Re: [RFC PATCH 3/3] mm/migrate: Create move_phys_pages syscall
From: Andy Lutomirski
Date: Mon Sep 18 2023 - 23:34:48 EST
On Sun, Sep 10, 2023, at 4:49 AM, Gregory Price wrote:
> On Sun, Sep 10, 2023 at 02:36:40PM -0600, Jonathan Corbet wrote:
>> Gregory Price <gourry.memverge@xxxxxxxxx> writes:
>>
>> > Similar to the move_pages system call, instead of taking a pid and
>> > list of virtual addresses, this system call takes a list of physical
>> > addresses.
>> >
>> > Because there is no task to validate the memory policy against, each
>> > page needs to be interrogated to determine whether the migration is
>> > valid, and all tasks that map it need to be interrogated.
>> >
>> > This is accomplished via an rmap_walk on the folio containing
>> > the page, and interrogating all tasks that map the page.
>> >
>> > Each page must be interrogated individually, which should be
>> > considered when using this to migrate shared regions.
>> >
>> > The remaining logic is the same as the move_pages syscall. One
>> > change to do_pages_move is made (to check whether an mm_struct is
>> > passed) in order to re-use the existing migration code.
>> >
>> > Signed-off-by: Gregory Price <gregory.price@xxxxxxxxxxxx>
>> > ---
>> > arch/x86/entry/syscalls/syscall_32.tbl | 1 +
>> > arch/x86/entry/syscalls/syscall_64.tbl | 1 +
>> > include/linux/syscalls.h | 5 +
>> > include/uapi/asm-generic/unistd.h | 8 +-
>> > kernel/sys_ni.c | 1 +
>> > mm/migrate.c | 178 +++++++++++++++++++++++-
>> > tools/include/uapi/asm-generic/unistd.h | 8 +-
>> > 7 files changed, 197 insertions(+), 5 deletions(-)
>>
>> So this is probably a silly question, but just to be sure ... what is
>> the permission model for this system call? As far as I can tell, the
>> ability to move pages is entirely unrestricted, with the exception of
>> pages that would need MPOL_MF_MOVE_ALL. If so, that seems undesirable,
>> but probably I'm just missing something ... ?
>>
>> Thanks,
>>
>> jon
>
> Not silly, looks like when U dropped the CAP_SYS_NICE check (no task to
> check against), check i neglected to add a CAP_SYS_ADMIN check.
Global, I presume?
I have to admit that I don’t think this patch set makes sense at all.
As I understand it, there are two kinds of physical memory resource in CXL: those that live on a device and those that live in host memory.
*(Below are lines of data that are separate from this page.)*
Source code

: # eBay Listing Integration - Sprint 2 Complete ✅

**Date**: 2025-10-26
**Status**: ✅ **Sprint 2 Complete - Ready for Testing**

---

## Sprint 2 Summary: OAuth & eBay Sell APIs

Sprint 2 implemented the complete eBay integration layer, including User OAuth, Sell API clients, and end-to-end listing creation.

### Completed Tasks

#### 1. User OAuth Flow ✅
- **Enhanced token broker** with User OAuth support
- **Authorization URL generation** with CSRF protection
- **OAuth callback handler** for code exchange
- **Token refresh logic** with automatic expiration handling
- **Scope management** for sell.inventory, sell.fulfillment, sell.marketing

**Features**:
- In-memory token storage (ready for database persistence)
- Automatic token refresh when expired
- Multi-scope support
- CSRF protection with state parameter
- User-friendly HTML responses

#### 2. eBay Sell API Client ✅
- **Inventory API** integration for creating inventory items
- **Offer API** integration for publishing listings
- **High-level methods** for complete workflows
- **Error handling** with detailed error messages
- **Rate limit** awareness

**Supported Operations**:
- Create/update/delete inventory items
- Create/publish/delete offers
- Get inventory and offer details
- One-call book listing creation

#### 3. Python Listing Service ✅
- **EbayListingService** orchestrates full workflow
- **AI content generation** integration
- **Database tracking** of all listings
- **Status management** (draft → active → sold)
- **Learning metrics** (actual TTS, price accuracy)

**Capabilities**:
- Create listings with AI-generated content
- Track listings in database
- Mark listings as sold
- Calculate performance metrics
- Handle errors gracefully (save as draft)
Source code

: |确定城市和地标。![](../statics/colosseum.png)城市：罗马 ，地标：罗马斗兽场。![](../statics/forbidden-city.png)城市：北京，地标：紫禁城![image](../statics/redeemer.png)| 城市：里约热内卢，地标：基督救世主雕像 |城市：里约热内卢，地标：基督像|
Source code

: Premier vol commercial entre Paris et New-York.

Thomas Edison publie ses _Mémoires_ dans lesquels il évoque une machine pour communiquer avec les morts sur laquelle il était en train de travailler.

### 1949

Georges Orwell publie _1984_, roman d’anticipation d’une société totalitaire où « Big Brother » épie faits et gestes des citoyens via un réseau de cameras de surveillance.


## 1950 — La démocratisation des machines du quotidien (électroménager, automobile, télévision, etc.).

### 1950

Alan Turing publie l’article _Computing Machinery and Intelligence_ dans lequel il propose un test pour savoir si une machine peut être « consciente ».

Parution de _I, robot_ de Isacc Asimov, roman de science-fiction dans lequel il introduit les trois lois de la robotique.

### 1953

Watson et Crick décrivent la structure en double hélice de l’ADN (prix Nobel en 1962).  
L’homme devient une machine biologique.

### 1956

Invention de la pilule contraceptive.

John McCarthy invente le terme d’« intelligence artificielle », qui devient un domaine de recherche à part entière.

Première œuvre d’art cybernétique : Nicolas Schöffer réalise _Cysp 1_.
Device memory doesn’t migrate as such: if a page is on an accelerator, it’s on that accelerator. (If someone makes an accelerator with *two* PCIe targets and connects each target to a different node, that’s a different story.)
Host memory is host memory. CXL may access it, and the CXL access from a given device may be faster if that device is connected closer to the memory. And the device may or may not know the virtual address and PASID of the memory.
I fully believe that there’s some use for migrating host memory to a node that's closer to a device. But I don't think this API is the right way. First, something needs to figure out that the host memory should be migrated. Doing this presumably involves identifying which (logical!) memory is being accessed and deciding to move it. Maybe new APIs are needed to enable this.
But this API is IMO rather silly. Just as a trivial observation, if you migrate a page you identify by physical address, *that physical address changes*. So the only way it possibly works is that whatever heuristic is using the API knows to invalidate itself after calling the API, but of course it also needs to invalidate itself if the kernel becomes intelligent enough to migrate the page on its own or the owner of the logical page triggers migration, etc.
Put differently, the operation "migrate physical page 0xABCD000 to node 3" makes no sense. That physical address belongs to whatever node its on, and without some magic hardware support that does not currently exist, it's not going anywhere at runtime.
I just don't see it this code working well, never mind the security issues.